28 Absalom richtte nu een vorstelijke maaltijd aan, maar hij gaf zijn dienaren het bevel: Let op; als Amnon vrolijk wordt van de wijn, en ik zeg u: "Slaat Amnon neer", dan moet gij hem doodslaan. Weest maar niet bang; ik ben het immers, die u het bevel geef. Houdt u dus goed en weest flink.
And Absalom commanded his servants, saying, Mark ye now, when Amnon’s heart is merry with wine; and when I say unto you, smite Amnon, then kill him, fear not: have not I commanded you? be courageous, and be valiant.
29 Toen nu Absaloms dienaren met Amnon deden, zoals Absalom bevolen had, sprongen alle prinsen overeind, bestegen hun muildieren en sloegen op de vlucht.
And the servants of Absalom did unto Amnon as Absalom had commanded. Then all the king’s sons arose, and every man gat him up upon his mule, and fled.
30 Terwijl ze nog onderweg waren, drong het gerucht tot David door: Absalom heeft alle prinsen vermoord; niet één is er in leven gebleven!
And it came to pass, while they were in the way, that the tidings came to David saying, Absalom hath slain all the king’s sons, and there is not one of them left.
31 De koning sprong op, scheurde zijn klederen en legde zich neer op de grond; ook al de dienaren, die om hem heen stonden, scheurden hun klederen.
Then the king arose, and rent his garments, and lay on the earth; and all his servants stood by with their clothes rent.
32 Maar Jonadab, de zoon van Sjima, Davids broer, nam het woord en zeide: Laat mijn heer en koning niet zeggen, dat ze alle prinsen hebben vermoord; want alleen Amnon is dood. Dat was op het gezicht van Absalom te lezen, sinds de dag, dat zijn zuster Tamar onteerd werd.
And Jonadab, the son of Shimeah David’s brother, answered and said, Let not my lord suppose that they have killed all the young men the king’s sons; for Amnon only is dead: for by the appointment of Absalom this hath been determined from the day that he forced his sister Tamar.
33 Mijn heer en koning moet zich niet ongerust maken en denken, dat alle prinsen zijn vermoord; alleen Amnon is dood,
Now therefore let not my lord the king take the thing to his heart, to think that all the king’s sons are dead: for Amnon only is dead.
34 en Absalom zal wel gevlucht zijn.

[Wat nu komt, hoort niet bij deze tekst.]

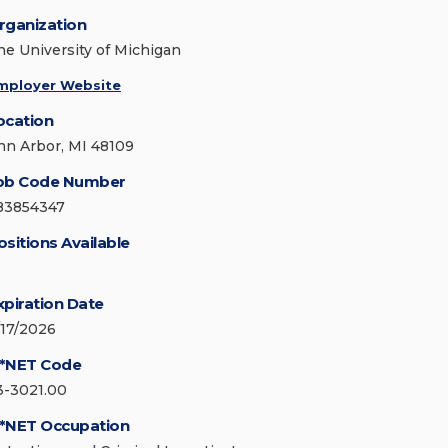
rganization
he University of Michigan
mployer Website
ocation
nn Arbor, MI 48109
ob Code Number
83854347
ositions Available
xpiration Date
/17/2026
*NET Code
3-3021.00
*NET Occupation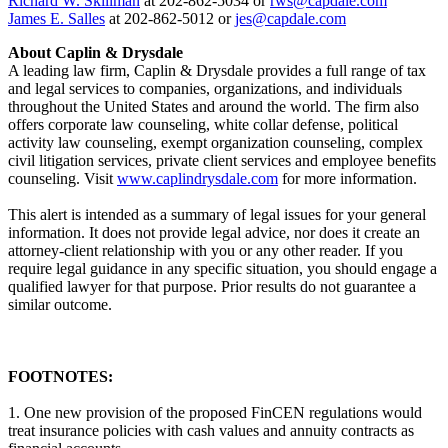
Richard W. Skillman
at 202-862-5034 or
rws@capdale.com
James E. Salles
at 202-862-5012 or
jes@capdale.com
About Caplin & Drysdale
A leading law firm, Caplin & Drysdale provides a full range of tax
and legal services to companies, organizations, and individuals
throughout the United States and around the world. The firm also
offers corporate law counseling, white collar defense, political
activity law counseling, exempt organization counseling, complex
civil litigation services, private client services and employee benefits
counseling. Visit
www.caplindrysdale.com
for more information.
This alert is intended as a summary of legal issues for your general
information. It does not provide legal advice, nor does it create an
attorney-client relationship with you or any other reader. If you
require legal guidance in any specific situation, you should engage a
qualified lawyer for that purpose. Prior results do not guarantee a
similar outcome.
FOOTNOTES:
1. One new provision of the proposed FinCEN regulations would
treat insurance policies with cash values and annuity contracts as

Een knecht, die op de uitkijk stond, sloeg zijn ogen op, en daar zag hij een massa volk op de weg naar Choronáim de berg afkomen. Hij kwam het den koning berichten en zeide: Ik heb mannen op de weg naar Choronáim gezien.
But Absalom fled. And the young man that kept the watch lifted up his eyes, and looked, and, behold, there came much people by the way of the hill side behind him.

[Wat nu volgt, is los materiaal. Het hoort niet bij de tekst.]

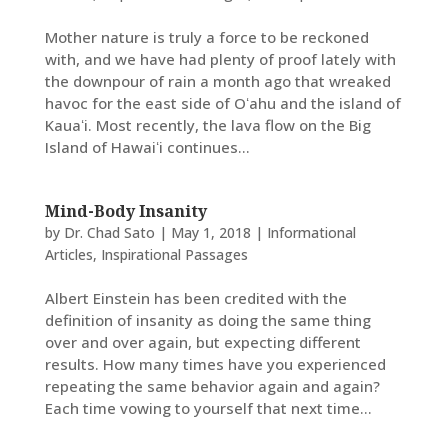
Mother nature is truly a force to be reckoned
with, and we have had plenty of proof lately with
the downpour of rain a month ago that wreaked
havoc for the east side of Oʻahu and the island of
Kauaʻi. Most recently, the lava flow on the Big
Island of Hawaiʻi continues...
Mind-Body Insanity
by
Dr. Chad Sato
|
May 1, 2018
|
Informational
Articles
,
Inspirational Passages
Albert Einstein has been credited with the
definition of insanity as doing the same thing
over and over again, but expecting different
results. How many times have you experienced
repeating the same behavior again and again?
Each time vowing to yourself that next time...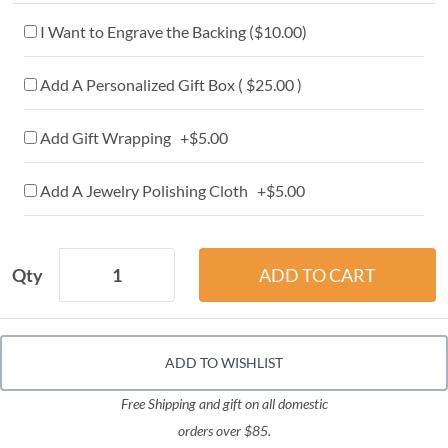
I Want to Engrave the Backing (
$10.00
)
Add A Personalized Gift Box ( $25.00 )
Add Gift Wrapping +$5.00
Add A Jewelry Polishing Cloth +$5.00
Qty
ADD TO WISHLIST
Free Shipping and gift on all domestic
orders over $85.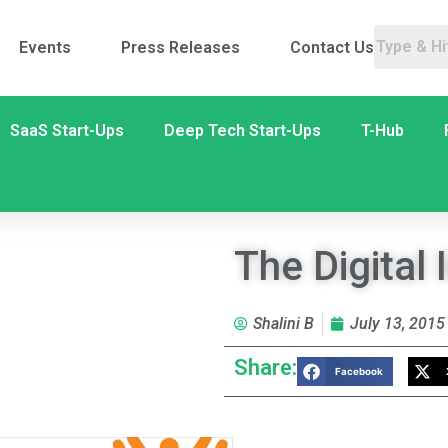
Events
Press Releases
Contact Us
SaaS Start-Ups
Deep Tech Start-Ups
T-Hub
The Digital
Shalini B
July 13, 2015
Share:
Facebook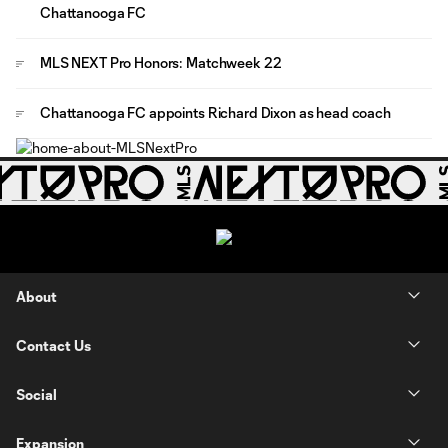
Chattanooga FC
MLS NEXT Pro Honors: Matchweek 22
Chattanooga FC appoints Richard Dixon as head coach
About
Contact Us
Social
Expansion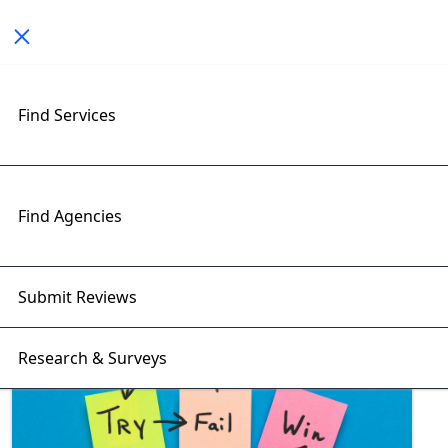
Toggle navigation
Exploring e-commerce startups
Find Services
Insights with RightFirms Blog
Home
>
Blog
>
e-commerce startups
Find Agencies
Submit Reviews
Research & Surveys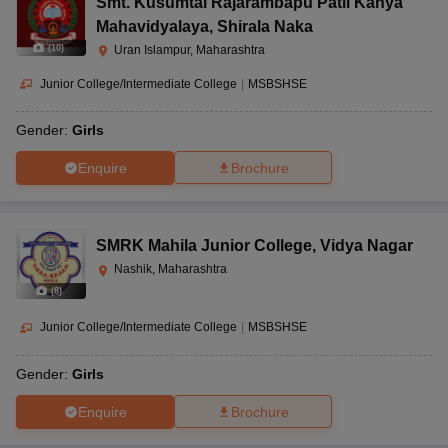
Smt. Kusumtai Rajarambapu Patil Kanya
Mahavidyalaya
,
Shirala Naka
(
10
)
Uran Islampur, Maharashtra
Junior College/Intermediate College
|
MSBSHSE
Gender:
Girls
Enquire
Brochure
SMRK Mahila Junior College
,
Vidya Nagar
Nashik, Maharashtra
(
8
)
Junior College/Intermediate College
|
MSBSHSE
Gender:
Girls
Enquire
Brochure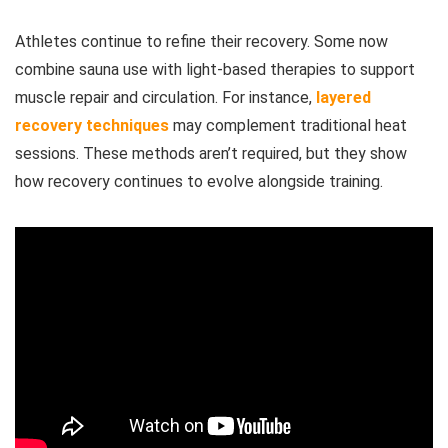
Athletes continue to refine their recovery. Some now
combine sauna use with light-based therapies to support
muscle repair and circulation. For instance,
layered
recovery techniques
may complement traditional heat
sessions. These methods aren’t required, but they show
how recovery continues to evolve alongside training.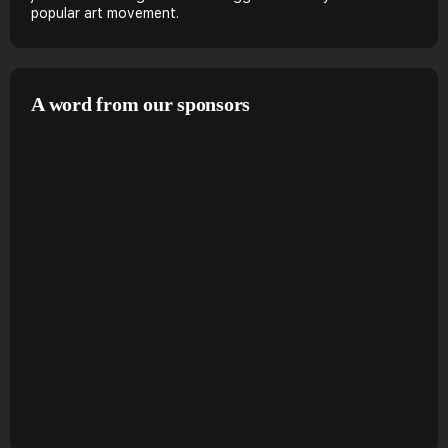
popular art movement.
A word from our sponsors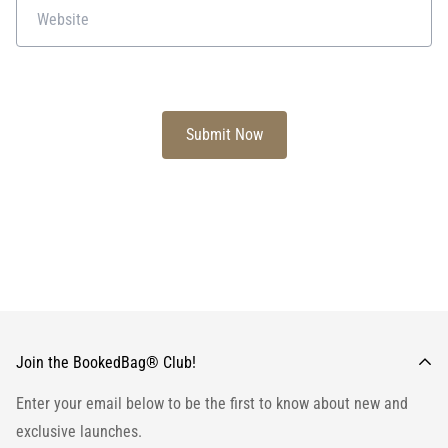
Join the BookedBag® Club!
Enter your email below to be the first to know about new and
exclusive launches.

35 Toen zeide Jonadab tot den koning: Dat zullen de prinsen zijn; het komt precies uit, zoals uw dienaar gezegd heeft.
And Jonadab said unto the king, Behold, the king’s sons are come: as thy servant said, so it is.
36 Nauwelijks had hij uitgesproken, of daar kwamen de prinsen, die luid begonnen te wenen. Ook de koning en heel zijn hof begonnen hardop te schreien.
And it came to pass, as soon as he had made an end of speaking, that, behold, the king’s sons came, and lifted up their voice, and wept: and the king also and all his servants wept very sore.
37 Absalom had intussen de vlucht genomen en zich begeven naar Talmai, den zoon van Ammichoer en koning van Gesjoer; al die tijd treurde de koning over zijn zoon.
But Absalom fled, and went to Talmai the son of Ammihur, king of Geshur. And [David] mourned for his son every day.
38 Maar toen Absalom drie jaar in Gesjoer vertoefd had, waarheen hij de vlucht had genomen,
So Absalom fled, and went to Geshur, and was there three years.
39 was de koning niet langer op Absalom vergramd, daar hij zich met de dood van Amnon had verzoend.
And [the soul of] king David longed to go forth unto Absalom: for he was comforted concerning Amnon, seeing he was dead.